Pasquarelli’s works initially read from a distance as disciplined, idealized geometries, recalling the paradigms of modernist abstraction and its faith in visual clarity. Yet this first impression is inseparable from what the paintings actually depict: photorealistic renderings of shelves and archival cases—objects that already carry an inherent abstraction through sameness and repetition, through flatness and the grid, through regular patterns punctuated by modulated variations. As one moves closer, this impression soon dissolves. Pictorial irregularities, minute misalignments, and figure-ground interruptions assert themselves, while geometry begins to lose its certainty. What appeared systematic reveals hand-wrought vulnerability; structure takes on an almost organic, tissue-like quality. The eye oscillates between coherence and contingency, between seeing form as diagram and as matter. Distance, in this case, is not neutral—it actively reshapes the work’s perception. Seen from afar, the shelves carry the austere authority of modernist geometry, with Mondrian edging back toward a Renaissance illusion of space and depth. As the viewer moves closer, illusion gives way to abstraction. Now the geometry softens into something manual, time-bound, and quietly resistant to its own precision.

Antonietta Grassi, Modulations for Contemplation, 2024. Oil, acrylic and ink on linen, 36 by 48 inches. Courtesy of the artist and Project: ARTspace.

 

Grassi’s paintings behave differently in space. Despite their intricate layering of extraordinarily thin lines, they seem—at least to my eye—remarkably indifferent to the viewer’s distance. Whether encountered from across the room or up close, the works maintain a consistent visual intensity. Their impact lies less in optical changes or revelation than in absorption: the way light catches on gold lines like filaments of threads, the way color operates as a persistent chromatic resonance (an unapologetic radiance) rather than a set of decipherable signals. Rhythmic layering of fine lines builds into vivid blocks of oranges, pinks, and greens against horizontal stripes. The paintings resist being “read” spatially; they insist instead on duration and attention. If her shimmering lines invite comparison at all, it is less to Byzantine gold grounds than to the rhythmic intelligence of Moroccan textiles, where abstraction does not resolve into image or symbol but persists as pattern, light, and sensation—indifferent to whether the viewer approaches through optics or touch.

Antonietta Grassi, Bagua Modulations (Water, Earth, Wind, and Fire), 2024. Oil, acrylic and ink on linen, 36 by 36 inches. Courtesy of the artist and Project: ARTspace.

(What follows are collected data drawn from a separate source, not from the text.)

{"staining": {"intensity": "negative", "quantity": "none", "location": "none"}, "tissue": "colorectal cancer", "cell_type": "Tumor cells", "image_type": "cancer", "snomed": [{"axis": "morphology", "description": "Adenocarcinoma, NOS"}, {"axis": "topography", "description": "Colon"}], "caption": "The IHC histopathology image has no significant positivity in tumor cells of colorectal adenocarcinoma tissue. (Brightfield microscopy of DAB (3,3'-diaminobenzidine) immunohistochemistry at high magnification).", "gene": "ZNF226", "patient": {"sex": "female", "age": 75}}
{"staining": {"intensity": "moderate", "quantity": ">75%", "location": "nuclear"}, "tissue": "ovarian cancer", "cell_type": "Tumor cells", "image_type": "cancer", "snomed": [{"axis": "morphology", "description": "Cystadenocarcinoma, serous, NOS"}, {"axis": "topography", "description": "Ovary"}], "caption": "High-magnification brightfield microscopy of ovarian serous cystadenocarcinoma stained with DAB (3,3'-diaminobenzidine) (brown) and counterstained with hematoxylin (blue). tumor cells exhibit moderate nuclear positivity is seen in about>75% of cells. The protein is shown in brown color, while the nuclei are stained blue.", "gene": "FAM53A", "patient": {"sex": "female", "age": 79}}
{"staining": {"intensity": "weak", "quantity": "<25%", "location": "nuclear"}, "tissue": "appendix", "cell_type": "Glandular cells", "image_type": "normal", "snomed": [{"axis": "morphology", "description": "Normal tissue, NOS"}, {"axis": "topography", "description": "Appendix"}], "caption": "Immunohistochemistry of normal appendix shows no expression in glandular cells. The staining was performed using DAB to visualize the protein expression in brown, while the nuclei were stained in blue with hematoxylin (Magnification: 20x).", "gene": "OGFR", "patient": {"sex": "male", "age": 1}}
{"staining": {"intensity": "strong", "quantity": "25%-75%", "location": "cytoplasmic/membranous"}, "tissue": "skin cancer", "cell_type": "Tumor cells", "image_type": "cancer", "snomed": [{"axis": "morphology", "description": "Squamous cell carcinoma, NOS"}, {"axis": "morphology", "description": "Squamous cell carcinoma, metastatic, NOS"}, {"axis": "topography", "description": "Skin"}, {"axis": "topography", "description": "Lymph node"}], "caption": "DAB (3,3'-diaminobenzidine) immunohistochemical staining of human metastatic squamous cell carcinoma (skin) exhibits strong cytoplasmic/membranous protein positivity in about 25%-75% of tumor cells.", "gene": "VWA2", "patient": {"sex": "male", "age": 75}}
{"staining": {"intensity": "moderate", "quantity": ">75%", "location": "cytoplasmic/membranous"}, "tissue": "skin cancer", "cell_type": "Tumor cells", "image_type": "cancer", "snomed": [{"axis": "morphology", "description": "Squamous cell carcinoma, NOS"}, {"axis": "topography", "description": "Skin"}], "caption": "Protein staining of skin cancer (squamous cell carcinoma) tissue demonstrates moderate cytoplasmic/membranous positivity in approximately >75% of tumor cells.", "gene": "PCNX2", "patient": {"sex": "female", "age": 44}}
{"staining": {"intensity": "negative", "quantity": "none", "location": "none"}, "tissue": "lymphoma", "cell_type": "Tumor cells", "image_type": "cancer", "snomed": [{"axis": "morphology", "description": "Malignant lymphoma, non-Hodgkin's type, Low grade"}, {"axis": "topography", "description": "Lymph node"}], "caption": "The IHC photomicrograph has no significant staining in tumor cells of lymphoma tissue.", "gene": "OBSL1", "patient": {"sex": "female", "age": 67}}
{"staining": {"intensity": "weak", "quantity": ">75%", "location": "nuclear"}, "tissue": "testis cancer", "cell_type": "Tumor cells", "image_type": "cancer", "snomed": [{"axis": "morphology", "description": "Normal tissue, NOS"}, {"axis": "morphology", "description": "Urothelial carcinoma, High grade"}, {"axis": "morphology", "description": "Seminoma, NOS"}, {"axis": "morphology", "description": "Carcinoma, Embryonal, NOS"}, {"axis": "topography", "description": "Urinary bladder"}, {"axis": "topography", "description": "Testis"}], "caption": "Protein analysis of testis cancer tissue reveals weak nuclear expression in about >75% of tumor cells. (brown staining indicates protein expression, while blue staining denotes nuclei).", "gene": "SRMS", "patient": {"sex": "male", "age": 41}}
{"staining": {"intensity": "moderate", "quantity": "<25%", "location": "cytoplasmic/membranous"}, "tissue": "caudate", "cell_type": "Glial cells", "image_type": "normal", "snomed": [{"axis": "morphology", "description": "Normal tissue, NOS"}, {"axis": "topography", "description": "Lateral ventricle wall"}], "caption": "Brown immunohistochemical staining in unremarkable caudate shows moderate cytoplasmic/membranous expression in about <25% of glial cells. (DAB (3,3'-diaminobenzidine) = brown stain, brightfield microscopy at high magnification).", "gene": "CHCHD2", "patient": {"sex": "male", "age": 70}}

Placed in proximity, the works of Antonietta Grassi and Richard Pasquarelli produce entirely distinct, yet equally rewarding experiences in the act of viewing. At Project: ARTspace, I found myself returning repeatedly to the question of distance—how much it promises a legible clarity in some instances, and how quickly that clarity evaporates in favor of materiality and hapticity in others. I found myself less certain about what binds these practices than about why such a binding was expected in the first place. The exhibition neither resolves this ongoing formal dialectic nor seeks to disguise it; its strength lies precisely in allowing this static to remain productive. The show’s lack of resolution becomes its own elegant conclusion—a paradox that leaves the viewer not with easy answers, but with a sharpened awareness of how meaning is tenuously constructed through the persistent, blinking act of looking.